==== The records
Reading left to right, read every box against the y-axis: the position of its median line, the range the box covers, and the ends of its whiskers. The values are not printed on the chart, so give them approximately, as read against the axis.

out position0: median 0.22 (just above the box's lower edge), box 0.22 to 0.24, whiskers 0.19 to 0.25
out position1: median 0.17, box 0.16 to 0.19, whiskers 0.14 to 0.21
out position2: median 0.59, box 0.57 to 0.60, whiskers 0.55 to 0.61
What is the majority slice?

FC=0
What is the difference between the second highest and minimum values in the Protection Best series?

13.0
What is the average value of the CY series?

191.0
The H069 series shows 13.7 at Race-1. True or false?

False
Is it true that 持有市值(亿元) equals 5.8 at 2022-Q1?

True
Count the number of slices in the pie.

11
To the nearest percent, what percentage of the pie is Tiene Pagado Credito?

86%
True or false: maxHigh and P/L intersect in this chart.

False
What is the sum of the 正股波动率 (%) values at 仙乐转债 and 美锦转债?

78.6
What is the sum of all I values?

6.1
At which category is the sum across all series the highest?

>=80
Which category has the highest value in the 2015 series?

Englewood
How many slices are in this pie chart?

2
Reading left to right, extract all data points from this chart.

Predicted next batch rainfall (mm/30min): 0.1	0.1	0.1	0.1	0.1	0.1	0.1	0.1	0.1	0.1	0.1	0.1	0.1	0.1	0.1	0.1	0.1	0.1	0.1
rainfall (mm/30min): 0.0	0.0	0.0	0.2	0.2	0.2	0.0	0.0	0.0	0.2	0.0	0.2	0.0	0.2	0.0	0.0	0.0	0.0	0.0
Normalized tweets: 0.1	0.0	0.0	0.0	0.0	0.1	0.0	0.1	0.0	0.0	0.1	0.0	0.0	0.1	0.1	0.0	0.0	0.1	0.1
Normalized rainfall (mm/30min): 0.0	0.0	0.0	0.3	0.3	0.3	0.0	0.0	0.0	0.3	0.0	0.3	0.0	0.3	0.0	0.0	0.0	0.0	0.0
========
Rewrite all the records above, replacing every "slices" with "sectors" and leaving everything else unchanged.

-- Exercise result --
Reading left to right, read every box against the y-axis: the position of its median line, the range the box covers, and the ends of its whiskers. The values are not printed on the chart, so give them approximately, as read against the axis.

out position0: median 0.22 (just above the box's lower edge), box 0.22 to 0.24, whiskers 0.19 to 0.25
out position1: median 0.17, box 0.16 to 0.19, whiskers 0.14 to 0.21
out position2: median 0.59, box 0.57 to 0.60, whiskers 0.55 to 0.61
What is the majority slice?

FC=0
What is the difference between the second highest and minimum values in the Protection Best series?

13.0
What is the average value of the CY series?

191.0
The H069 series shows 13.7 at Race-1. True or false?

False
Is it true that 持有市值(亿元) equals 5.8 at 2022-Q1?

True
Count the number of sectors in the pie.

11
To the nearest percent, what percentage of the pie is Tiene Pagado Credito?

86%
True or false: maxHigh and P/L intersect in this chart.

False
What is the sum of the 正股波动率 (%) values at 仙乐转债 and 美锦转债?

78.6
What is the sum of all I values?

6.1
At which category is the sum across all series the highest?

>=80
Which category has the highest value in the 2015 series?

Englewood
How many sectors are in this pie chart?

2
Reading left to right, extract all data points from this chart.

Predicted next batch rainfall (mm/30min): 0.1	0.1	0.1	0.1	0.1	0.1	0.1	0.1	0.1	0.1	0.1	0.1	0.1	0.1	0.1	0.1	0.1	0.1	0.1
rainfall (mm/30min): 0.0	0.0	0.0	0.2	0.2	0.2	0.0	0.0	0.0	0.2	0.0	0.2	0.0	0.2	0.0	0.0	0.0	0.0	0.0
Normalized tweets: 0.1	0.0	0.0	0.0	0.0	0.1	0.0	0.1	0.0	0.0	0.1	0.0	0.0	0.1	0.1	0.0	0.0	0.1	0.1
Normalized rainfall (mm/30min): 0.0	0.0	0.0	0.3	0.3	0.3	0.0	0.0	0.0	0.3	0.0	0.3	0.0	0.3	0.0	0.0	0.0	0.0	0.0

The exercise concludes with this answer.